The Obama administration has finalized a rule implementing the Fair Pay and Safe Workplaces Executive Order 13673, which business and industry groups contend will increase costs for taxpayers and hamstring the federal procurement process with needless uncertainty, delays and litigation.

Under the new “blacklisting” rule, effective Oct. 25, federal contractors and subcontractors are required to disclose any violations of 14 federal labor laws and OSHA-approved state plans to an Agency Labor Compliance Advisor (ALCA). ALCA will perform an assessment of the violations and make a recommendation to the contracting officer about whether a federal contractor is responsible enough to be awarded a contract covered by this rule. Information submitted to contracting agencies will be publicly disseminated. 

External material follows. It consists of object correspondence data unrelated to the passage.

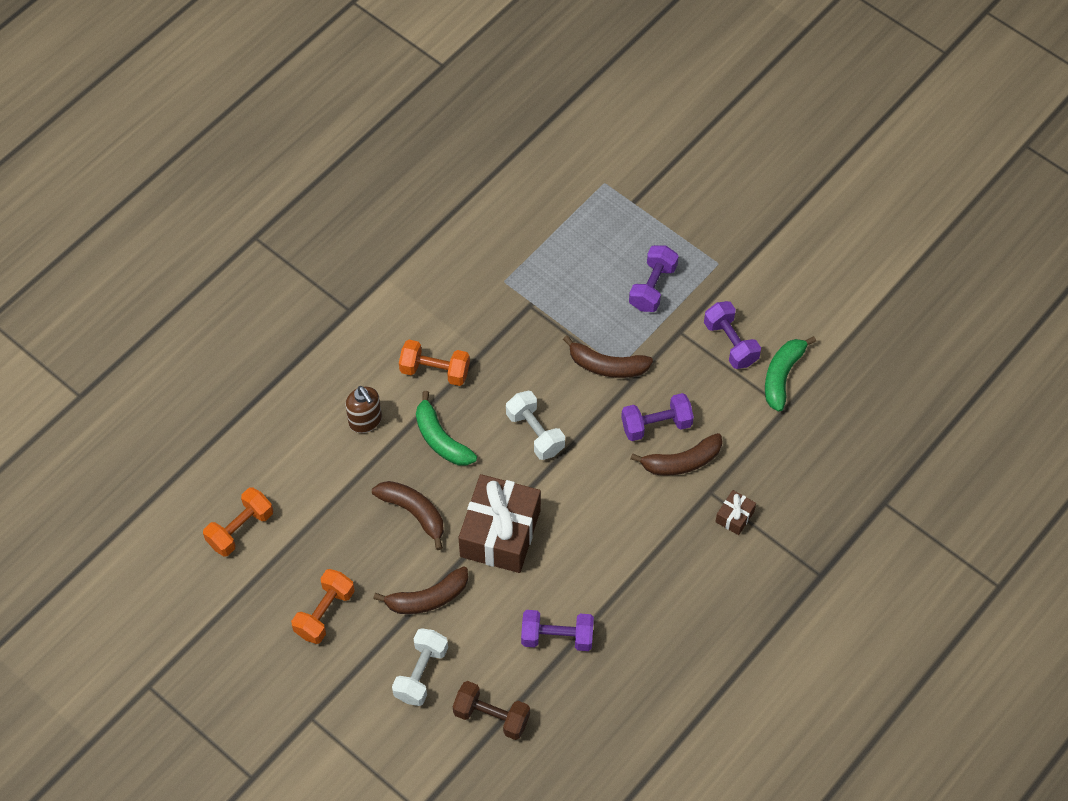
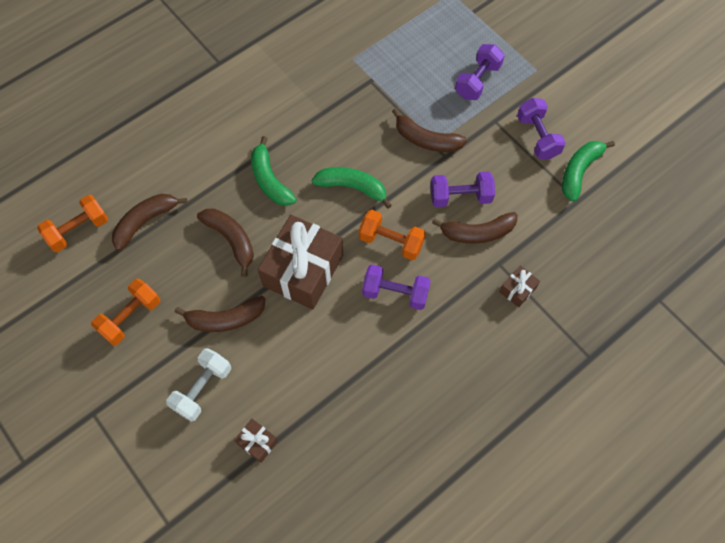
camera: 10 degrees right, 5 degrees up
(313, 508) = (145, 221): none -> brown banana
(365, 421) = (209, 155): brown soap dispenser -> none
(435, 371) = (278, 122): orange dumbbell -> orange dumbbell (391, 242)
(491, 716) = (257, 442): brown dumbbell -> brown gift
(535, 433) = (352, 187): white dumbbell -> green banana
(557, 637) = (334, 376): purple dumbbell -> purple dumbbell (395, 293)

The rule will be phased in over the next year, and prime contractors pursuing solicitations for federal contracts exceeding $50 million issued after Oct. 25 will be the first group required to comply. For solicitations issued after April 25, 2017, the prime contract threshold decreases to $500,000. Subcontractors pursuing federal contracts of more than $500,000 issued after Oct. 25, 2017, must disclose violations directly to the Department of Labor (DOL), which in turn will provide a review of the subcontractor’s record. Prime contractors can then rely on the DOL’s review to decide if the firm is qualified for a subcontract award.

The DOL plans to issue subsequent guidance addressing which equivalent state labor laws will be covered; it will be phased in at a later date via a new rulemaking.